So many issues in product development happen when leaders and teams fail to manage the interfaces between functional disciplines. It’s a huge source of waste, frustration, and failure as Jim Morgan, author of Designing the Future, reminds us. An obeya (a.k.a. “big room” in Japanese) is a lean product and process development (LPPD) tool that can immediately help.
But how do we create these big rooms for cross-functional teams to meet, make work visible, and solve hard problems in a virtual world? What about when team members are working in different time zones? When some are remote and others are in-office? Success means sticking to the principles of obeya and making your obeya work for you and your organizational context. Read on for more practical advice from LEI coaches and Design Brief contributors.

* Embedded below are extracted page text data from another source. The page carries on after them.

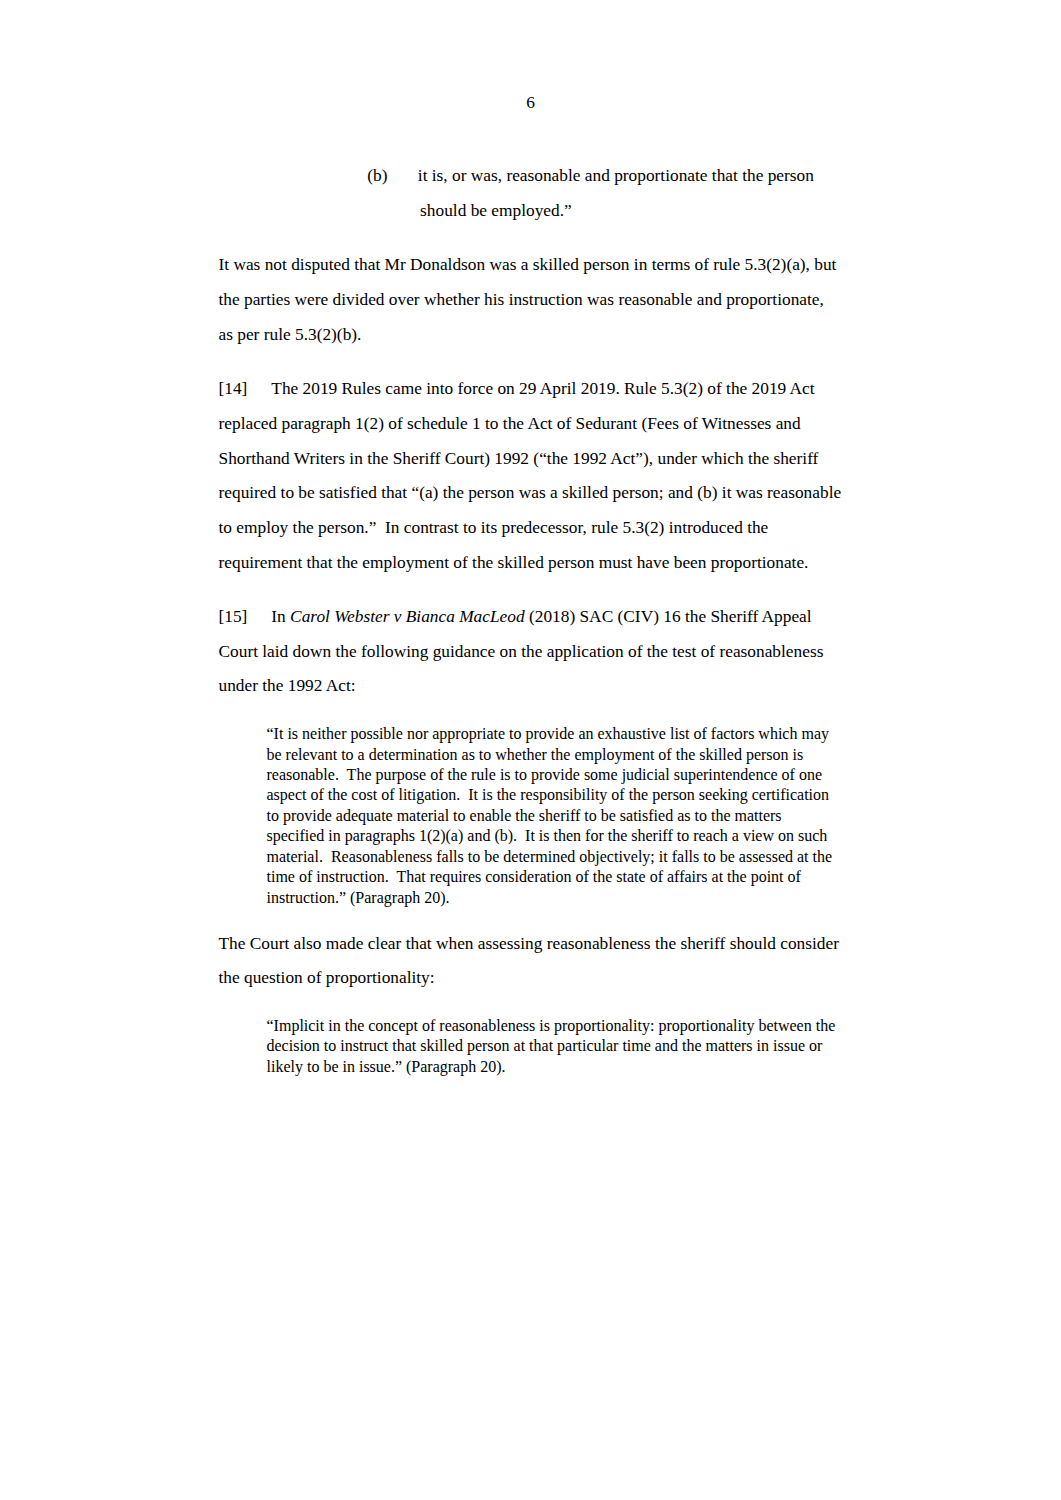6
(b) it is, or was, reasonable and proportionate that the person should be employed.”
It was not disputed that Mr Donaldson was a skilled person in terms of rule 5.3(2)(a), but the parties were divided over whether his instruction was reasonable and proportionate, as per rule 5.3(2)(b).
[14] The 2019 Rules came into force on 29 April 2019. Rule 5.3(2) of the 2019 Act replaced paragraph 1(2) of schedule 1 to the Act of Sedurant (Fees of Witnesses and Shorthand Writers in the Sheriff Court) 1992 (“the 1992 Act”), under which the sheriff required to be satisfied that “(a) the person was a skilled person; and (b) it was reasonable to employ the person.” In contrast to its predecessor, rule 5.3(2) introduced the requirement that the employment of the skilled person must have been proportionate.
[15] In Carol Webster v Bianca MacLeod (2018) SAC (CIV) 16 the Sheriff Appeal Court laid down the following guidance on the application of the test of reasonableness under the 1992 Act:
“It is neither possible nor appropriate to provide an exhaustive list of factors which may be relevant to a determination as to whether the employment of the skilled person is reasonable. The purpose of the rule is to provide some judicial superintendence of one aspect of the cost of litigation. It is the responsibility of the person seeking certification to provide adequate material to enable the sheriff to be satisfied as to the matters specified in paragraphs 1(2)(a) and (b). It is then for the sheriff to reach a view on such material. Reasonableness falls to be determined objectively; it falls to be assessed at the time of instruction. That requires consideration of the state of affairs at the point of instruction.” (Paragraph 20).
The Court also made clear that when assessing reasonableness the sheriff should consider the question of proportionality:
“Implicit in the concept of reasonableness is proportionality: proportionality between the decision to instruct that skilled person at that particular time and the matters in issue or likely to be in issue.” (Paragraph 20).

Steve Shoemaker on the purpose of obeya and how to coordinate global teams:
“The obeya is a common starting place for most lean product and process development journeys. It builds off the value-stream map and quickly helps the team see the flow of work for better value creation. It also helps team members see who their customers are from a value-creation perspective … The obeya serves as a coordination center to ensure the value stream flows smoothly. It allows the team to see development in real-time and respond to problems as mole hills before they become mountains.”
Read more: Lean Product and Process Development at Scale: Implementing Obeya Across Global Teams
Katrina Appell on how to think about creating your virtual obeya and how leadership behaviors will determine its usefulness:
“One aspect of lean is creating our processes and adapting technology to support those processes rather than letting technology define our processes. When abruptly changing how we work together, it can be easy to let technology influence the way we work. It is worth taking some time to reflect on the purpose of our processes and tools and how we are using technology to support our objectives.
“People have had a lot of interest in [creating obeyas] remotely for a long time. With obeyas, we are trying to create conditions for teams to effectively work together to make decisions and solve problems …
“Not every tool needs to do everything, but collectively people need all the pieces, and obeya can provide it all. We need to be mindful of what our behaviors are and do they support creating an enabling environment for people to work together effectively.”
Read more: How a Virtual Obeya Can Enable Effective Teamwork
John Drogosz on how to make sure the obeya truly works for your team and using it to get help on problems at the right time:
“The first month of obeya is a challenging time for most teams. They are both learning new ways to interact with one another while still trying to get their project work done. In many cases, while teams are experimenting there will be lively debates on various visuals – which ones work, which ones don’t. People will also be editorializing how much detail to share during obeya stand-up meetings.
“A best practice for the first few months of a new obeya is to build in a 10-minute debrief at the end of every other stand-up meeting to ask the team how the space and meeting rituals are working and what needs to be improved.”